_TEXT PROVIDED_

──────────

Year article was written: 1957
Edited by: Strength Oldschool
Some of the strongest men have small hands; many thin men have large hands. When you shake hands with a fellow you often become conscious of his grip or the size of his hand. Some will give you that “death-grip” which I, myself, have many times experienced; whereas others merely hand you their limp fingers which feel like a cold mackerel. And yet, there are a few fellows who are so self-conscious of their strength that they want to impress everyone with their tremendous grip whenever they greet you.
The late Ernest Edwin Coffin, who was a powerful and deliberate hand-squeezer, caused many temporary disfigurations on the top of my own right hand so that it engendered reluctance to offer a handshake to him at greeting. He always delighted in giving me the pressure comparable to a vice. But this, this was a cultivated pseudo exuberance because he used not to be that way. It seems that it all came about during one of our conversations regarding the great Eugen Sandow.

──────────

_EXCERPTED RECORDS_
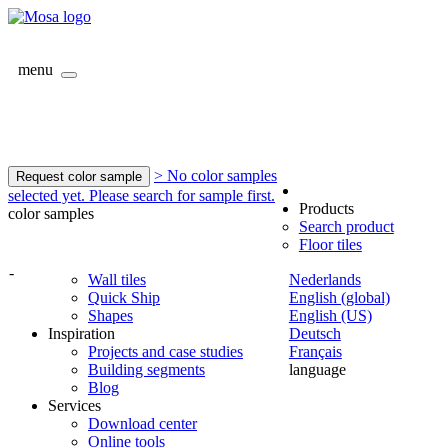
menu
> No color samples
Request color sample
selected yet. Please search for sample first.
Products
color samples
Search product
Floor tiles
-
Wall tiles
Nederlands
Quick Ship
English (global)
Shapes
English (US)
Inspiration
Deutsch
Projects and case studies
Français
Building segments
language
Blog
Services
Download center
Online tools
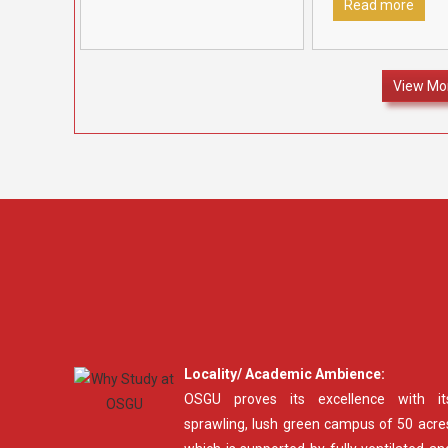
in recognition
[…]
Fatehabad to rec
Read more
felicitate outstan
12 students who 
70% marks and
[…
View Mo
Locality/ Academic Ambience:
OSGU proves its excellence with it
sprawling, lush green campus of 50 acre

──────────

_TO-DO ITEM_
Render this sentence from the 1957 article on handshakes in Spanish: "He always delighted in giving me the pressure comparable to a vice."

_RESPONSE AREA_
Siempre se deleitaba en darme una presión comparable a la de un tornillo de banco.